As you may recall, the Kyoto Protocol divided the world into rich and poor. Rich countries (Annex 1) would pursue emission cuts while developing countries (non-Annex 1) were not obligated to take action. Since then, it became clear that carbon emissions of rapidly growing economies, like China and India, were increasing at a pace that would offset emission cuts by developed countries. In fact, China replaced the US as the world’s biggest CO2 emitter. As a result, no progress was made toward controlling global warming and it became clear that all countries need to contribute to the solution.

For the new agreement, almost 160 countries, representing about 87% of global GHG emissions, have submitted national climate action plans known as “Intended Nationally Determined Contributions” or INDCs, covering the period between 2020 when the agreement will enter into force, and 2030. The INDCs will make up the core of the final agreement.

The current draft of the agreement is a little over 30 pages compared to the 200 or so pages negotiators grabbled with in the run up to Copenhagen. With more than 1000 brackets in the text and a separate draft “Decision” document, more than 30 core issues remain unresolved. Let me highlight five major contentious issues:

1. Long-term Global Target: In Cancun in 2010, the international community agreed that temperature rise to the end of the Century should stay below 2 degrees Celsius. Since climate change is a long-term problem, it cannot be addressed successfully through short-term voluntary actions. The draft agreement contains a number of proposals for a long-term mitigation goal ranging from “de-carbonization” of the global economy by the end of the Century to 100% renewable energy by 2050.

2. Establishing a Carbon Price: Putting a price on carbon is an essential foundation for the transition to a low- or zero-carbon, climate resilient economy. It would create incentives to save energy and promote a shift to greener investments. Removal of inefficient subsidies would also give certainty and predictability for long-term investment in climate friendly development. Carbon pricing policies already exist in about 40 countries, including China, and 23 cities, states, and regions.

3. Monitoring, Review, and Assessment: A critical element of a climate agreement’s effective implementation is an independent and transparent framework for tracking progress in implementation of the INDCs as well as financial pledges. Developing countries, led by China, had objected to a formal, independent mechanism for monitoring and reviewing implementation of national plans as well as progress in achieving long-term goals. However, earlier this month, China announced that it would now accept 5-year reviews of overall progress toward agreed goals and to strengthened action as needed.

4. Climate Finance: Finance is the most contentious issue for finalizing an agreement in Paris.
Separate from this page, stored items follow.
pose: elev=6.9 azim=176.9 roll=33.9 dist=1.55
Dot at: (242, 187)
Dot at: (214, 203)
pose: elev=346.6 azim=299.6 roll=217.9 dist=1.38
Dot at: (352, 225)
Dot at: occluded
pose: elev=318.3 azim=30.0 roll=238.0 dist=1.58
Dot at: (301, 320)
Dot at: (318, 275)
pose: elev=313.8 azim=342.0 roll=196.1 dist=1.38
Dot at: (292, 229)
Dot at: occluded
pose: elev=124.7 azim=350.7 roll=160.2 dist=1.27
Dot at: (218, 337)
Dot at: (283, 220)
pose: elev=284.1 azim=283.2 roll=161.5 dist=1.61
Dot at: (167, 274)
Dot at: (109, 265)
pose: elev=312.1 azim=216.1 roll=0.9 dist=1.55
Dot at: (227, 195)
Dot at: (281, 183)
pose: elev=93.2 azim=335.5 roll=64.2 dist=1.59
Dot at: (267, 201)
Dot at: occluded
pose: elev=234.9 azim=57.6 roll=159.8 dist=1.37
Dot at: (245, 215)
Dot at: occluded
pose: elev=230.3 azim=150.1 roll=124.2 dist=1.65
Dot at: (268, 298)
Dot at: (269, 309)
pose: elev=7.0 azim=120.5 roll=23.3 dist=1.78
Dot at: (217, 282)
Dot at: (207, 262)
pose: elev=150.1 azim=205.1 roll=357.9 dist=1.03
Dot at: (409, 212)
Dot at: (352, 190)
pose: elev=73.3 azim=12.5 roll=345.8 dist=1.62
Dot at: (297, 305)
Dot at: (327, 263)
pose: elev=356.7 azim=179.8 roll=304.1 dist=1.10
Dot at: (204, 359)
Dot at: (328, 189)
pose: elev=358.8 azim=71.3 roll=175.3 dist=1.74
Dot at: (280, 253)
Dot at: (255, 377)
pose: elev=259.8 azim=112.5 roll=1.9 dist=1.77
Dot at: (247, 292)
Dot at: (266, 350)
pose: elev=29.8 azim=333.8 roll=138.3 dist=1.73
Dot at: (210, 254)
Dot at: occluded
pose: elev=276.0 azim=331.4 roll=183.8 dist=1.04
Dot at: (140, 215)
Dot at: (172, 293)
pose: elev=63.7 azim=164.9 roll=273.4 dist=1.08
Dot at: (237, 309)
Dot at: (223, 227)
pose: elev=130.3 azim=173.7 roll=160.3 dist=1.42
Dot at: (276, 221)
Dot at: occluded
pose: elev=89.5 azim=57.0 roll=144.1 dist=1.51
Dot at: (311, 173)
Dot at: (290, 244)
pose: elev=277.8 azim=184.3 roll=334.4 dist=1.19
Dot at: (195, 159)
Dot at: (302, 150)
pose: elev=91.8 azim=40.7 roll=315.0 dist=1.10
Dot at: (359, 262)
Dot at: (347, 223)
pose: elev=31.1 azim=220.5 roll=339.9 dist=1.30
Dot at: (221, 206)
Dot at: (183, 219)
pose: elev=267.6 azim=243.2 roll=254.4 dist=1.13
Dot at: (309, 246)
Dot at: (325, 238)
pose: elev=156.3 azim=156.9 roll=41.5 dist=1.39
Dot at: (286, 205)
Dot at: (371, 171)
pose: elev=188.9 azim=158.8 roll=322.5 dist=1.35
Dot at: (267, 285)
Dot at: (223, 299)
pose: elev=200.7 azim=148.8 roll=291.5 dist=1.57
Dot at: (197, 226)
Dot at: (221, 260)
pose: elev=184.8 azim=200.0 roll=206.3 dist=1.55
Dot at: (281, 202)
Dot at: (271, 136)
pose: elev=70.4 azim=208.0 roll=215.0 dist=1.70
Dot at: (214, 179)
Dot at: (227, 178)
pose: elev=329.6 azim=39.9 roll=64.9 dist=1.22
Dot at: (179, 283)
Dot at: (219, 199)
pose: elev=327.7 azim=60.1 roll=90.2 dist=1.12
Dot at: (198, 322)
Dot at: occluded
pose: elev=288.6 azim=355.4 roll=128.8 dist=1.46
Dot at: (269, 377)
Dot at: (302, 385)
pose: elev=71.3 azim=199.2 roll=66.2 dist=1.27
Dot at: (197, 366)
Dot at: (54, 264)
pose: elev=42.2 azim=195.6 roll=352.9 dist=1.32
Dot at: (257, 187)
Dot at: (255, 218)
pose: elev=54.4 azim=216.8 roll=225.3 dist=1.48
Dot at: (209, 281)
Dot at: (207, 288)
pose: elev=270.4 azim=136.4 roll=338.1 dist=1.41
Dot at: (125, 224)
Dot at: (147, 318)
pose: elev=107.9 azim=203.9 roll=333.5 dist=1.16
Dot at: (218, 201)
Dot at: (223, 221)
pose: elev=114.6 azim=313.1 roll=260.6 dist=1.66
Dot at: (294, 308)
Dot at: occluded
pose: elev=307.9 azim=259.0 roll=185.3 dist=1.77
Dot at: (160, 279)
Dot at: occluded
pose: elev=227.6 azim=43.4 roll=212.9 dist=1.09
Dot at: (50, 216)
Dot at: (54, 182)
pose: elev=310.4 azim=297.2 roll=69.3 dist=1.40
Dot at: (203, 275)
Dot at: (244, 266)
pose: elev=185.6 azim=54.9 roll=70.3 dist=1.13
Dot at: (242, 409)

Developing countries want wording that clearly establishes the responsibility of developed countries to achieve the goal of $100 billion by 2020. Developed countries on the other hand have proposed language that is short on details with less focus on their responsibilities. In the meantime, pledges by developed countries to the Green Climate Fund amount to a little over $10 billion. It is interesting to note that one-fourth of the proposed emission reductions by some developing countries are conditional on receiving finance and technology from developed countries.

5. Loss and Damage: Equally contentious is the issue of loss and damage from climate change. Island states and other vulnerable countries, like in sub-Saharan Africa, are currently experiencing adverse impacts from extreme weather events that experts say are worsened by carbon emissions already in the atmosphere. They want a provision in the agreement that would allow them to seek compensation.

One final thought for the discussion, while many national pledges (INDCs) sound ambitious, they in totality fall short of what is needed to keep warming below 2 degrees Celsius by the end of the Century. Earlier this month, two reports, one by the UNFCCC Secretariat, and the other by UNEP. They both show that if countries fully honor their INDC pledges, temperatures will still increase beyond 2 degrees Celsius–to 2.7 degrees according to the UNFCCC and to 3 degrees according to UNEP. Nevertheless, the Paris agreement will be a key step for collective action on climate change. That is precisely why it is essential as part of the agreement to periodically review implementation results and for nations to commit to new emission reduction plans every 5 years.